Putting It All Together
Here's the complete data flow for the most common operation — a user typing a character:
Total perceived latency: under 10ms for the character appearing on screen. Diagnostics arrive 10-50ms later, which is imperceptible to the user. This two-phase approach — immediate render, deferred analysis — is how every production editor achieves sub-50ms keystroke response.
Common Pitfalls
| What developers do | What they should do |
|---|---|
| Running the syntax parser on the main thread because it is simpler The main thread processes input events, layout, and paint. Any blocking work above 16ms causes a dropped frame. Users feel this as a stuttered keystroke or cursor lag — the most unforgivable UX failure in a code editor. | Always parse in a Web Worker. Even 20ms of parsing blocks keyboard input processing |
| Storing the document as a single flat string and using string slicing for edits Inserting one character into a 1MB string requires copying the entire string — O(n) per keystroke. A piece table makes this O(log n) by tracking insertions as separate pieces that reference the original buffer. | Use a piece table, rope, or the editor engine's native document model |
| Loading all language grammars upfront to avoid latency on file open 40 grammars at 10-80KB each adds 400KB-3MB to the initial bundle. Most users edit 2-3 languages per session. Dynamic import with in-memory caching gives instant open after the first load of each language. | Lazy-load grammars on first use. Cache them in memory after first load |
| Using localStorage to persist unsaved file changes localStorage is capped at 5-10MB (varies by browser), is synchronous (blocks the main thread on read/write), and stores only strings. IndexedDB handles structured data, supports hundreds of MB, and has async APIs that do not block rendering. | Use IndexedDB or the Origin Private File System (OPFS) for persistence |
| Rendering the live preview in the same browsing context as the editor User code can contain infinite loops, memory leaks, or malicious scripts. Without iframe sandboxing, a while(true) in the preview freezes the entire editor. A sandboxed iframe runs in a separate process — you can kill it and respawn without losing editor state. | Always use a sandboxed iframe with the sandbox attribute for preview |
Key Rules for Code Editor System Design
- 1The editor engine is a buy-not-build decision. Use CodeMirror 6 for modularity and mobile, Monaco for VS Code compatibility. Never build a syntax-highlighting text editor from scratch
- 2Main thread is sacred — it handles only rendering and input. Parsing, linting, formatting, type-checking, and file I/O all belong in Web Workers
- 3Viewport-based rendering is non-negotiable for large files. Only DOM nodes inside the visible viewport plus a small buffer should exist. Calculate scroll position mathematically
- 4Use immutable state transactions for the document model. It gives you undo/redo, collaboration readiness, and time-travel debugging with zero extra architecture
- 5Incremental parsing with Tree-sitter (compiled to WASM) turns O(n) full-file reparses into O(changed region) updates — the difference between 40ms and 0.5ms per keystroke
- 6Lazy-load everything that is not needed for first render: language grammars, themes, extensions, terminal, preview pane. The editor should be interactive in under 3 seconds
Interview Tip: How to Present This
In a system design interview, you have 35-45 minutes. Here's how to allocate time:
- Requirements (5 min) — Clarify scope, list functional requirements, pin non-functional targets. This shows maturity.

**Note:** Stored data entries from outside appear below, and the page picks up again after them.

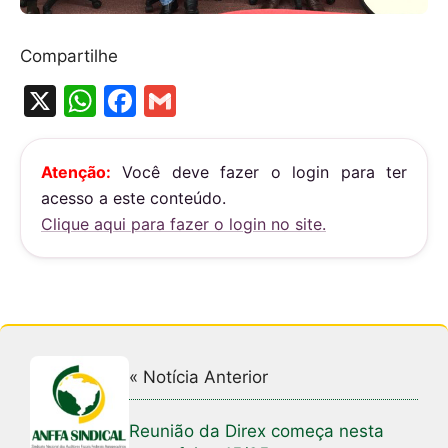
Compartilhe
X
W
F
G
h
a
m
at
c
ai
Atenção:
Você deve fazer o login para ter
s
e
l
acesso a este conteúdo.
A
b
Clique aqui para fazer o login no site.
p
o
p
o
k
« Notícia Anterior
Reunião da Direx começa nesta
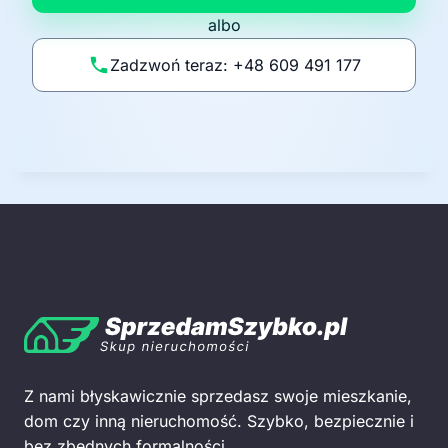
p
albo
o
li
Zadzwoń teraz: +48 609 491 177
t
y
k
ę
Z nami błyskawicznie sprzedasz swoje mieszkanie,
dom czy inną nieruchomość. Szybko, bezpiecznie i
bez zbędnych formalności.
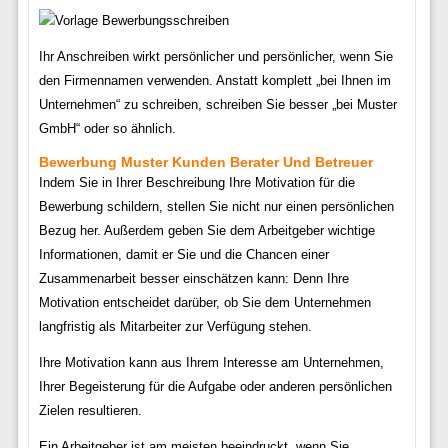
Ihr Anschreiben wirkt persönlicher und persönlicher, wenn Sie
den Firmennamen verwenden. Anstatt komplett „bei Ihnen im
Unternehmen“ zu schreiben, schreiben Sie besser „bei Muster
GmbH“ oder so ähnlich.
Bewerbung Muster Kunden Berater Und Betreuer
Indem Sie in Ihrer Beschreibung Ihre Motivation für die
Bewerbung schildern, stellen Sie nicht nur einen persönlichen
Bezug her. Außerdem geben Sie dem Arbeitgeber wichtige
Informationen, damit er Sie und die Chancen einer
Zusammenarbeit besser einschätzen kann: Denn Ihre
Motivation entscheidet darüber, ob Sie dem Unternehmen
langfristig als Mitarbeiter zur Verfügung stehen.
Ihre Motivation kann aus Ihrem Interesse am Unternehmen,
Ihrer Begeisterung für die Aufgabe oder anderen persönlichen
Zielen resultieren.
Ein Arbeitgeber ist am meisten beeindruckt, wenn Sie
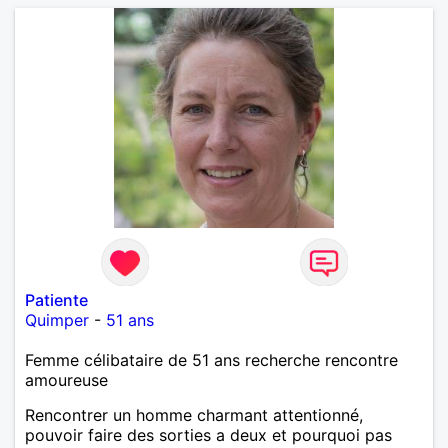
Patiente
Quimper
-
51 ans
Femme célibataire de 51 ans recherche rencontre
amoureuse
Rencontrer un homme charmant attentionné,
pouvoir faire des sorties a deux et pourquoi pas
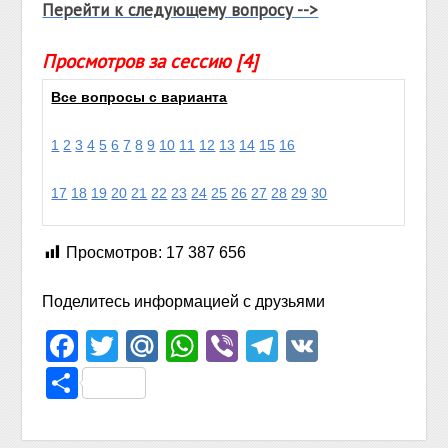
Перейти к следующему вопросу -->
Просмотров за сессию [4]
Все вопросы с варианта
1
2
3
4
5
6
7
8
9
10
11
12
13
14
15
16
17
18
19
20
21
22
23
24
25
26
27
28
29
30
Просмотров:
17 387 656
Поделитесь информацией с друзьями
Facebook
Twitter
Mail.Ru
WhatsApp
Viber
Telegram
VK
Отправить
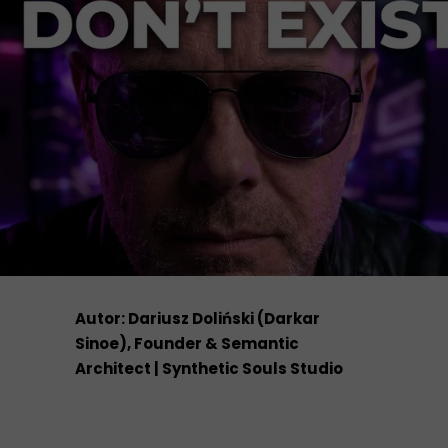
Autor: Dariusz Doliński (Darkar
Sinoe), Founder & Semantic
Architect | Synthetic Souls Studio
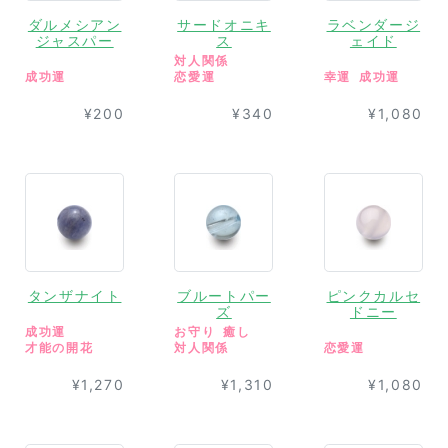
ダルメシアン
サードオニキ
ラベンダージ
ジャスパー
ス
ェイド
対人関係
成功運
恋愛運
幸運
成功運
¥200
¥340
¥1,080
タンザナイト
ブルートパー
ピンクカルセ
ズ
ドニー
成功運
お守り
癒し
才能の開花
対人関係
恋愛運
¥1,270
¥1,310
¥1,080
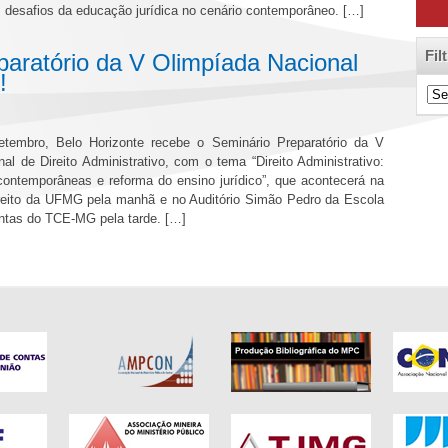
s desafios da educação jurídica no cenário contemporâneo. […]
Fil
paratório da V Olimpíada Nacional
!
Filt
de
Cat
tembro, Belo Horizonte recebe o Seminário Preparatório da V
al de Direito Administrativo, com o tema “Direito Administrativo:
contemporâneas e reforma do ensino jurídico”, que acontecerá na
reito da UFMG pela manhã e no Auditório Simão Pedro da Escola
ntas do TCE-MG pela tarde. […]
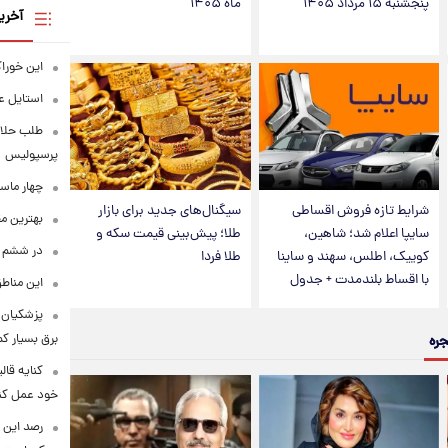
پنجشنبه ۱۵ مرداد ۱۴۰۵
ماه ۱۴۰۵
آخری
این خوراک
استایل ع
طلب حلالی
پرسپولیس
چهار ماس
شرایط تازه فروش اقساطی
سیگنال‌های جدید برای بازار
بهترین م
سایپا اعلام شد؛ شاهین،
طلا؛ پیش‌بینی قیمت سکه و
در ششم ا
کوییک، اطلس، سهند و ساینا
طلا فردا
با اقساط بلندمدت + جدول
این مناطق
پزشکیان: 
برق بسیار ک
جره
کنایه قال
خود عمل کن
رصد این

- Architecture (10 min) — Draw the component tree, explain the editor engine choice with tradeoffs, describe the worker topology.
- Data Model (10 min) — Walk through the file system abstraction, editor state per tab, and collaboration model (if in scope).
- Interface (5 min) — LSP communication, terminal I/O, preview iframe protocol.
- Optimizations (10 min) — This is where you shine. Viewport rendering, incremental parsing, lazy loading. Show you understand what makes the difference between a demo and a production system.